In $\bold{Set}$, instead of studying the elements of a set $S$, we study morphisms $1 \to S$. These two concepts are equivalent, but studying the morphisms is more fruitful from a categorical point of view.

There are analogous graphs allowing us to study the vertices and edges of graphs.

Consider this single object graph:


Let’s call this $1$. Graph homomorphisms $1 \to H$ simply pick one of the vertices of $H$. Because of this nice property, we can study the objects of $H$ by instead studying morphisms $1 \to H$. This is analogous to the situation we saw earlier in $\bold{Set}$.

Now, consider this graph, which we’ll call $2$:


This is the graph with a single arrow connecting two vertices. Homomorphisms from this graph simply pick out one edge of the target graph. Thus, we can study the edges of a graph $H$ through the morphisms $2 \to H$.
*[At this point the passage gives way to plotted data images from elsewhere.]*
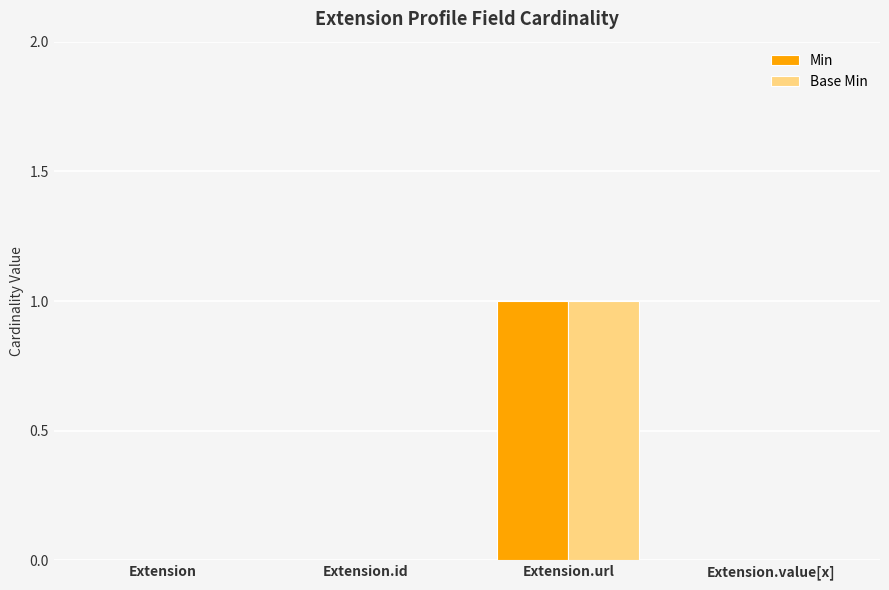

Which category has the highest value in the Min series?

Extension.url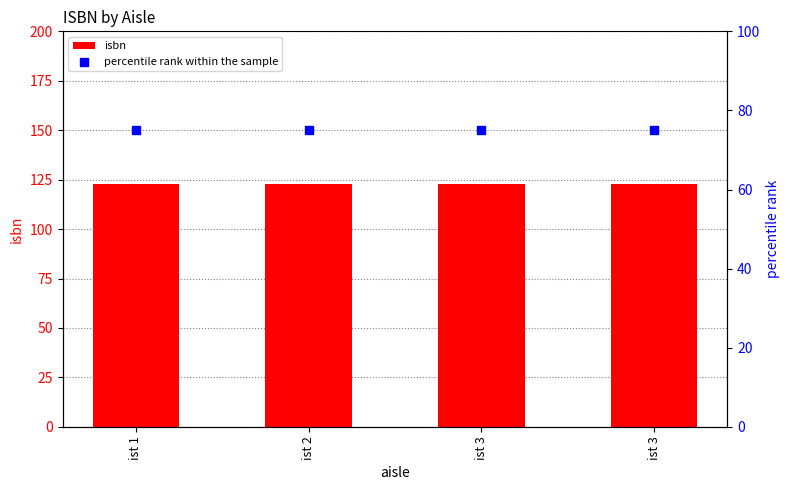

At which category is the sum across all series the highest?

ist 1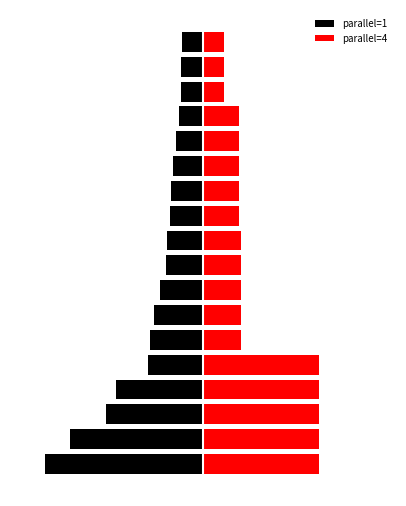

What is the sum of all parallel=4 values?

0.6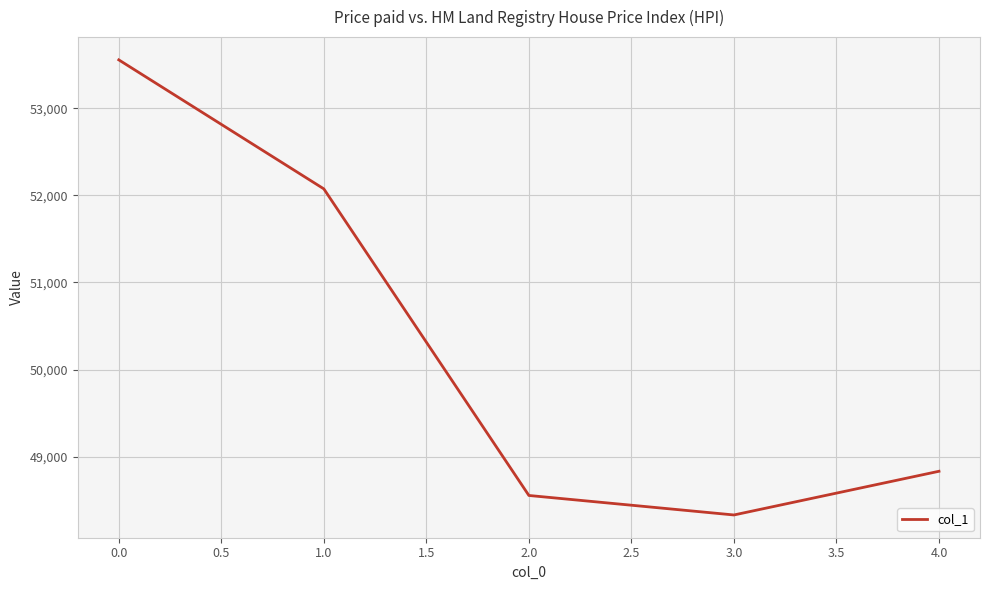

The value at 4.0 is 72177. True or false?

False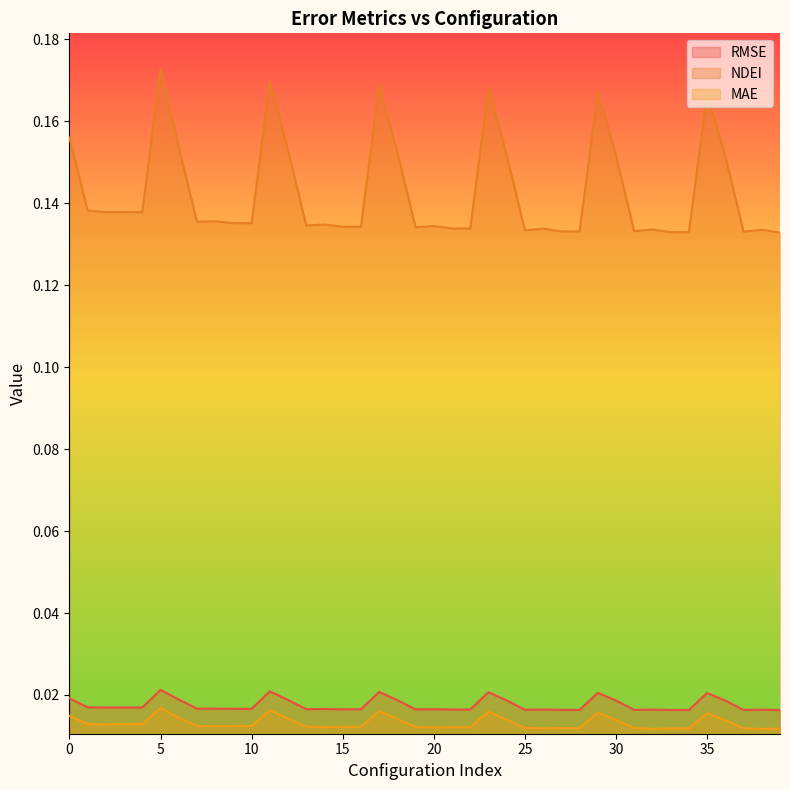

Rank the series by their maximum value, from highest to lowest.

NDEI, RMSE, MAE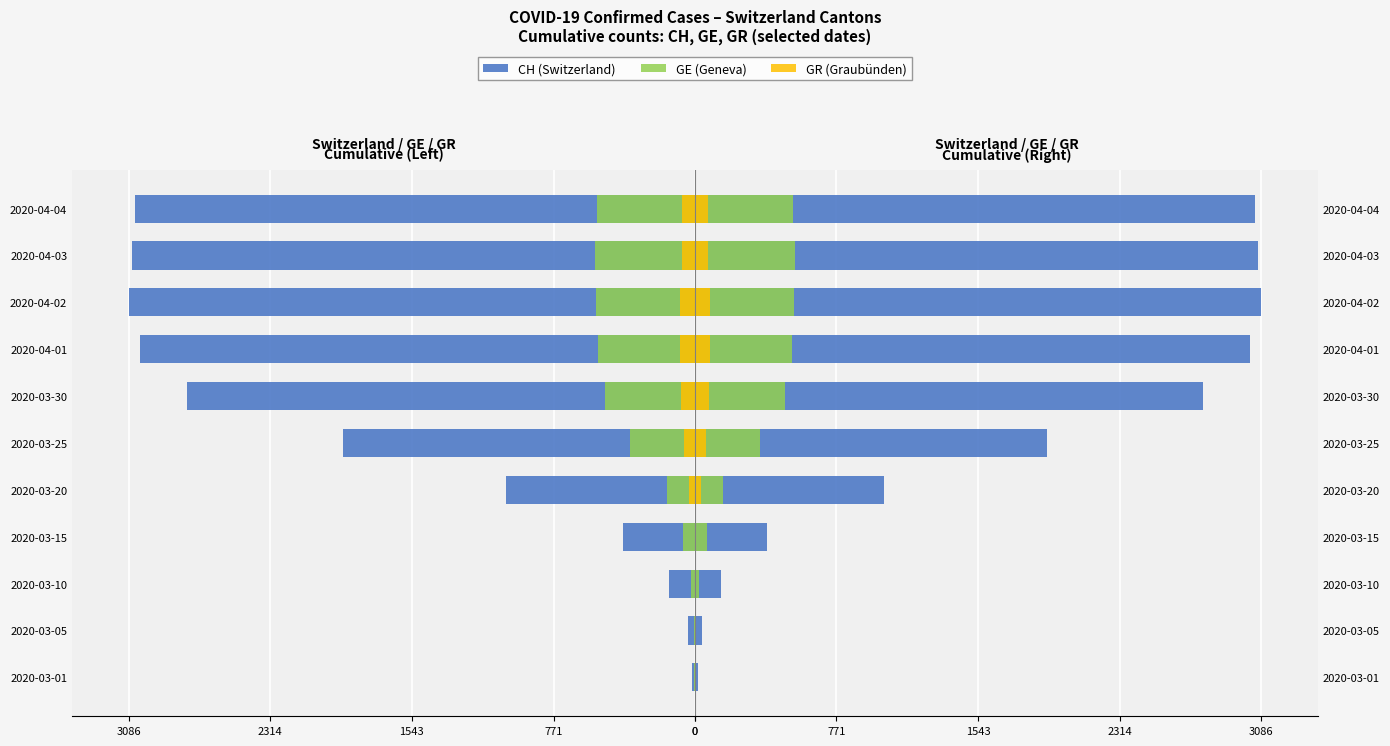

What are all the series names shown in the legend?

CH, GE, GR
This was just a basic introduction to some of the concepts of categorical grpahs, and there is a lot of exploration I’d like to do at some point. One natural generalization is to consider other target categories besides $\bold{Set}$, graphs over monoids or groups might be interesting to consider. One major topic that I’ve left completely unexplored is trying to reconstruct even the basics of graph theory and representations through this categorical lens. For example, the adjacency list vs matrix representations of a graph likely have some kind of categorical origin, but I’m not sure how exactly they arise quite yet. Finding a way to tread the classical paths of graph theory in the categorical shoes is quite promising.